### What this task involves
Could the data below be copied out in full, word for word?

========================================================================

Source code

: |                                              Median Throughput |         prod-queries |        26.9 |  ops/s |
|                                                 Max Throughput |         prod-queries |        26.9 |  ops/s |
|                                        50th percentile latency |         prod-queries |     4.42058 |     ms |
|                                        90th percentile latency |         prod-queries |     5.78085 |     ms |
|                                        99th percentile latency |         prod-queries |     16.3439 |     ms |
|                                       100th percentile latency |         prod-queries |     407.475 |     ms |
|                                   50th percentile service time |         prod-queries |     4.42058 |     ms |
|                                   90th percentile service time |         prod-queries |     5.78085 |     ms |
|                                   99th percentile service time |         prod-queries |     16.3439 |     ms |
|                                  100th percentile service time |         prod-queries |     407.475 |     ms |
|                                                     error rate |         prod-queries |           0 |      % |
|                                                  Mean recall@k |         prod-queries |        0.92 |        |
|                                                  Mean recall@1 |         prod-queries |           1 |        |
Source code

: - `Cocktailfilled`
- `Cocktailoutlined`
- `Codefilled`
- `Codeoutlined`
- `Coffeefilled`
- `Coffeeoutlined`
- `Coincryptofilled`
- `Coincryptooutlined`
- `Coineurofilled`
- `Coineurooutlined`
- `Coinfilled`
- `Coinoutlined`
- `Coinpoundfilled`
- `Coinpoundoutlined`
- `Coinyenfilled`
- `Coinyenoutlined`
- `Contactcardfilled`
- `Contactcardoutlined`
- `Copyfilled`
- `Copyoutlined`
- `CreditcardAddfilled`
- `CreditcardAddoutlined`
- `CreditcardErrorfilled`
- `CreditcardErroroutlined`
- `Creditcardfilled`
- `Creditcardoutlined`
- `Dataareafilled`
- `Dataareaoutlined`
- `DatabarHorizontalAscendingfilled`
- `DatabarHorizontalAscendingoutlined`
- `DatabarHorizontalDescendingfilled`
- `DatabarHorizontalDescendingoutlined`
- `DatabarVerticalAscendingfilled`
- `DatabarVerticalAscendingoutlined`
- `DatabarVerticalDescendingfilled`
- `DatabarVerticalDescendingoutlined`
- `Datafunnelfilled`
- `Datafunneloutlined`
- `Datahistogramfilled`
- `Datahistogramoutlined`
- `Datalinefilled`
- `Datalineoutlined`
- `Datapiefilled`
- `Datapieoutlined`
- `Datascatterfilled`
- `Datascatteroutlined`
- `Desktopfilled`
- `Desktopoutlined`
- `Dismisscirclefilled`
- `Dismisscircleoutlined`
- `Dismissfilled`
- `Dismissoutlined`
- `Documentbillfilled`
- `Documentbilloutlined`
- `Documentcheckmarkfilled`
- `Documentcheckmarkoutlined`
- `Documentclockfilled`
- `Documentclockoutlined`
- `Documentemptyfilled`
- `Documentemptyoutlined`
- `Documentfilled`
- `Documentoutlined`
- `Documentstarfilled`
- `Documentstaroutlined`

========================================================================

### Response
Source code

: |                                              Median Throughput |         prod-queries |        26.9 |  ops/s |
|                                                 Max Throughput |         prod-queries |        26.9 |  ops/s |
|                                        50th percentile latency |         prod-queries |     4.42058 |     ms |
|                                        90th percentile latency |         prod-queries |     5.78085 |     ms |
|                                        99th percentile latency |         prod-queries |     16.3439 |     ms |
|                                       100th percentile latency |         prod-queries |     407.475 |     ms |
|                                   50th percentile service time |         prod-queries |     4.42058 |     ms |
|                                   90th percentile service time |         prod-queries |     5.78085 |     ms |
|                                   99th percentile service time |         prod-queries |     16.3439 |     ms |
|                                  100th percentile service time |         prod-queries |     407.475 |     ms |
|                                                     error rate |         prod-queries |           0 |      % |
|                                                  Mean recall@k |         prod-queries |        0.92 |        |
|                                                  Mean recall@1 |         prod-queries |           1 |        |
Source code

: - `Cocktailfilled`
- `Cocktailoutlined`
- `Codefilled`
- `Codeoutlined`
- `Coffeefilled`
- `Coffeeoutlined`
- `Coincryptofilled`
- `Coincryptooutlined`
- `Coineurofilled`
- `Coineurooutlined`
- `Coinfilled`
- `Coinoutlined`
- `Coinpoundfilled`
- `Coinpoundoutlined`
- `Coinyenfilled`
- `Coinyenoutlined`
- `Contactcardfilled`
- `Contactcardoutlined`
- `Copyfilled`
- `Copyoutlined`
- `CreditcardAddfilled`
- `CreditcardAddoutlined`
- `CreditcardErrorfilled`
- `CreditcardErroroutlined`
- `Creditcardfilled`
- `Creditcardoutlined`
- `Dataareafilled`
- `Dataareaoutlined`
- `DatabarHorizontalAscendingfilled`
- `DatabarHorizontalAscendingoutlined`
- `DatabarHorizontalDescendingfilled`
- `DatabarHorizontalDescendingoutlined`
- `DatabarVerticalAscendingfilled`
- `DatabarVerticalAscendingoutlined`
- `DatabarVerticalDescendingfilled`
- `DatabarVerticalDescendingoutlined`
- `Datafunnelfilled`
- `Datafunneloutlined`
- `Datahistogramfilled`
- `Datahistogramoutlined`
- `Datalinefilled`
- `Datalineoutlined`
- `Datapiefilled`
- `Datapieoutlined`
- `Datascatterfilled`
- `Datascatteroutlined`
- `Desktopfilled`
- `Desktopoutlined`
- `Dismisscirclefilled`
- `Dismisscircleoutlined`
- `Dismissfilled`
- `Dismissoutlined`
- `Documentbillfilled`
- `Documentbilloutlined`
- `Documentcheckmarkfilled`
- `Documentcheckmarkoutlined`
- `Documentclockfilled`
- `Documentclockoutlined`
- `Documentemptyfilled`
- `Documentemptyoutlined`
- `Documentfilled`
- `Documentoutlined`
- `Documentstarfilled`
- `Documentstaroutlined`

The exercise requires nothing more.